All right, workers answer comparisons, it is more sure. But how do we use them to give each media a coordinate? The trick is to assume media follow a given distribution along 'your axis' (here, a uniform one, but this can be modified by re-writing the rank2value() method). We sort media using a quicksort and then give a value to their rank given the distribution their supposed to follow.
In order to increase even more the quality of the results, CPS submits the results of the comparisons to a program, get another label, written by P. Ipeirotis (an american researcher specialised in crowdsourcing, more info on his blog) and his students. Based on confusion matrix, it increases the quality of the results.
However, in order this to be efficient, it must be sent as many comparisons at a time as possible. That is why comparisons are gathered before they are sent to CrowdFlower.
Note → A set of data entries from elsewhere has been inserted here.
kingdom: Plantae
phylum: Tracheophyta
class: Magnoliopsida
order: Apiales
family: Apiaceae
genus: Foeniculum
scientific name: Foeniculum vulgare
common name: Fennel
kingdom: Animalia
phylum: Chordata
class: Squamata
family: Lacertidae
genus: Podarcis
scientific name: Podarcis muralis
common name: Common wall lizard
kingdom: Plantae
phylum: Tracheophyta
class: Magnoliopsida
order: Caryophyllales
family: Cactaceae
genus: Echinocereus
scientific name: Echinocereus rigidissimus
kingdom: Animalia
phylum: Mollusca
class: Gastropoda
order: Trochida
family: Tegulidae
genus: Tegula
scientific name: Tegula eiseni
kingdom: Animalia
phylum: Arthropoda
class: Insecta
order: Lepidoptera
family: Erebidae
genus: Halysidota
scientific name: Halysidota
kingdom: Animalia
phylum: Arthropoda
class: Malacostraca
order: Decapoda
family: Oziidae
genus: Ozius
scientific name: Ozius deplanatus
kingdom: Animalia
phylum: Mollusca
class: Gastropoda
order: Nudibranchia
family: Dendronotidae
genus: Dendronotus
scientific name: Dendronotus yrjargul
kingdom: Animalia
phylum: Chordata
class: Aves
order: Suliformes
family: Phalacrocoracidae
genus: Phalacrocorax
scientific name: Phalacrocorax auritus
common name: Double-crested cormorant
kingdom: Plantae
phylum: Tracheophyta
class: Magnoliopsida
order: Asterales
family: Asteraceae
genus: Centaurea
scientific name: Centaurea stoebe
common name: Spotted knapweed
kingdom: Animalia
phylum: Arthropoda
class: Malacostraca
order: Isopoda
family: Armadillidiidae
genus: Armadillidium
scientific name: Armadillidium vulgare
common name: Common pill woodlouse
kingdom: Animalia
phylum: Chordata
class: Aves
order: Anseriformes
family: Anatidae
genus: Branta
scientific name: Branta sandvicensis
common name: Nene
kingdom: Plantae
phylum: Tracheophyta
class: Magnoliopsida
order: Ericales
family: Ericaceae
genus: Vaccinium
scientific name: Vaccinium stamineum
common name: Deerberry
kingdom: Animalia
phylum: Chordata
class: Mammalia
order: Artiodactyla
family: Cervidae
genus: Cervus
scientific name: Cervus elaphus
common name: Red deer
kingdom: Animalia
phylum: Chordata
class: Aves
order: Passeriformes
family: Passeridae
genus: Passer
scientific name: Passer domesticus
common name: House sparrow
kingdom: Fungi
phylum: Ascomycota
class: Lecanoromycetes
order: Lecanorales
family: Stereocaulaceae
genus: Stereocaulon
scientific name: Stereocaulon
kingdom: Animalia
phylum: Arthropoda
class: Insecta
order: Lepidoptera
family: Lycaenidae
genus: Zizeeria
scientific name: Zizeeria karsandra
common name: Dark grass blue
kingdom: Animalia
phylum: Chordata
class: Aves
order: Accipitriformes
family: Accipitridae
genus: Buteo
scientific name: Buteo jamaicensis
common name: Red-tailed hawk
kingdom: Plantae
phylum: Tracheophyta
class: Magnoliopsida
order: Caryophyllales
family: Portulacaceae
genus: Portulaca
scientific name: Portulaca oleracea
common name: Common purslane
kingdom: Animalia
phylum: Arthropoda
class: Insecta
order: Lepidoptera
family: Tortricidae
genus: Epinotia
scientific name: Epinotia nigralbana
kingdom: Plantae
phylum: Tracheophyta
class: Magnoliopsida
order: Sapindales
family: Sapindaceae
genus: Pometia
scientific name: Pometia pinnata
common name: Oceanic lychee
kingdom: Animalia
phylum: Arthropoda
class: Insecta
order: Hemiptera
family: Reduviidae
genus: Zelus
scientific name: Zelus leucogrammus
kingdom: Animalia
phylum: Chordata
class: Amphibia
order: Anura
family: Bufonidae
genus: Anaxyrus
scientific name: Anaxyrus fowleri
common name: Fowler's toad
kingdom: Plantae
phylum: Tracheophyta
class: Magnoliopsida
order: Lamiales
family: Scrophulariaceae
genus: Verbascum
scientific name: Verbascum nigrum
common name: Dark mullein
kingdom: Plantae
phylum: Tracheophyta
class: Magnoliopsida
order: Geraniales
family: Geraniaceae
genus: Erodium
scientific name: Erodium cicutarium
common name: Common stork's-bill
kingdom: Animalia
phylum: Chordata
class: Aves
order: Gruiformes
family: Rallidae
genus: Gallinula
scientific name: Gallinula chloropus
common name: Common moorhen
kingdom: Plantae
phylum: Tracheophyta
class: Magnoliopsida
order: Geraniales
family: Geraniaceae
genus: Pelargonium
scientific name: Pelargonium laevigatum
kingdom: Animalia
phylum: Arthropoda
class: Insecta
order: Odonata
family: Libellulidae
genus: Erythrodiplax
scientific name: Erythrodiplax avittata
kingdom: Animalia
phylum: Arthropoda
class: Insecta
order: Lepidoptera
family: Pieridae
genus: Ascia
This also limits the number of uploads.
The part that performs the quicksort and the one that compares the media are split, hence splitsort.
First, just like a "normal" quicksort, we choose a pivot. CPS always takes the first element of the array to sort. Here, it is M1. Comparisons are then generated : in order to continue, we need to compare if (M1 and M2), (M1 and M3), (M1 and M4), (M1 and M5) and (M1 and M6). These comparisons are then sent to a crowd that performs them. Results are then retrieved and processed using get another label.
We now have good results, so we can finish our quicksort iteration. As it turned out, (M1 > M3,M4,M6) and (M1 < M2,M5), so we split the initial array in three : one that contains the smallest (M3,M4,M6), one that contains the pivot (M1) and one that contains the greatest (M2,M5).
We are not done yet, another iteration must be performed. Again, we choose the first element of each array as the pivot, therefore they are M3 and M2. We then go through the same steps as the first iteration, but there is one thing you must notice : all comparisons, either for the first or the second array, are submitted at the same time! In the end of this iteration, the media are sorted.
Now that we are done with sorting, it is time to place the media along 'your axis'. Assuming they follow a uniform distribution within [-1,1], it will look like this :
Tada! You have your results and are therefore most likely very happy.